In the above code, we have a variable length array on the stack (big_array) whose size is based on an attacker-controlled count. Variable length arrays are allowed in C99 and supported by GCC. GCC will simply calculate the necessary size at runtime and decrement the stack pointer appropriately to allocate space on the stack for the array.

However, if the attacker provides a sufficiently large count, the stack may extend down past the boundary of thread_info, allowing the attacker to subsequently write arbitrary values into the thread_info structure. Extending the stack pointer past the thread_info boundary would look like the following:

kstack smash

So what is in the thread_info structure that may be useful for an attacker to control? Ideally, we'd like to find something with a function pointer that we can overwrite and redirect control flow to an address of our choosing.

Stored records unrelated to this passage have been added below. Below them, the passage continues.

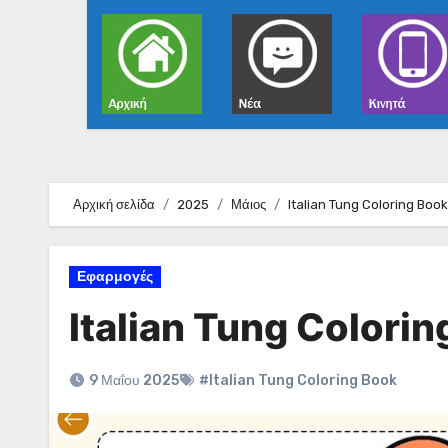
Αρχική σελίδα
2025
Μάιος
Italian Tung Coloring Book
Εφαρμογές
Italian Tung Colori
9 Μαΐου 2025
#Italian Tung Coloring Book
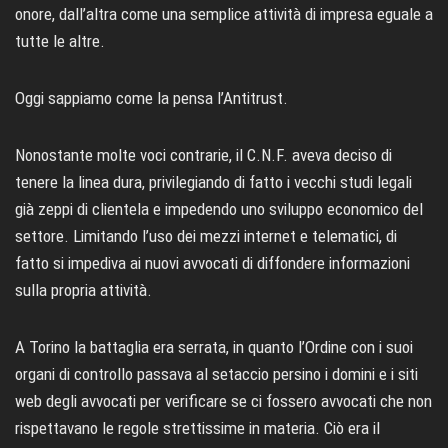
onore, dall’altra come una semplice attività di impresa eguale a
tutte le altre.
Oggi sappiamo come la pensa l’Antitrust.
Nonostante molte voci contrarie, il C.N.F. aveva deciso di
tenere la linea dura, privilegiando di fatto i vecchi studi legali
già zeppi di clientela e impedendo uno sviluppo economico del
settore. Limitando l’uso dei mezzi internet e telematici, di
fatto si impediva ai nuovi avvocati di diffondere informazioni
sulla propria attività.
A Torino la battaglia era serrata, in quanto l’Ordine con i suoi
organi di controllo passava al setaccio persino i domini e i siti
web degli avvocati per verificare se ci fossero avvocati che non
rispettavano le regole strettissime in materia. Ciò era il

Let's take a deeper look at one promising member of thread_info: restart_block. restart_block is a per-thread structure used to track information and arguments for restarting system calls. System calls that are interrupted by signals can either abort and return EINTR or automatically restart themselves if SA_RESTART is specified in sigaction(2). restart_block is defined as follows in include/linux/thread_info.h:

struct restart_block {
    long (*fn)(struct restart_block *);
    union {
        struct {
            ...
        };
        /* For futex_wait and futex_wait_requeue_pi */
        struct {
            ...
        } futex;
        /* For nanosleep */
        struct {
            ...
        } nanosleep;
        /* For poll */
        struct {
            ...
        } poll;
    };
};

Hey, that fn function pointer sure looks promising! Where in the kernel does that function pointer actually get invoked? Why, right there in the restart_syscall system call in kernel/signal.c:

SYSCALL_DEFINE0(restart_syscall)
{
    struct restart_block *restart = &current_thread_info()->restart_block;
    return restart->fn(restart);
}

The restart_syscall system call is defined in arch/x86/kernel/syscall_table_32.S:

.long sys_restart_syscall /* 0 - old "setup()" system call, used for restarting */

That's right, there's actually system call number zero. We couldn't ask for anything easier! We can trivially invoke its functionality from userspace via:

syscall(SYS_restart_syscall);

Thereby causing the kernel to call the function pointer contained in the restart_block structure.

So there we have it: if we can clobber the function pointer in the restart_block member of thread_info, we can point it to a function in userspace under our control, trigger its execution by invoking sys_restart_syscall, and escalate privileges.

Econet Vulnerability

As I mentioned previously, I'm not aware of any exploits that have used such a technique in the past. And while the simple example above may appear a bit contrived, there is a real-world example of this type of vulnerability recently discovered by Nelson Elhage in the Econet packet family.

In a forthcoming post, I'll describe the Econet vulnerability and exploit in further detail. Until then, patch up!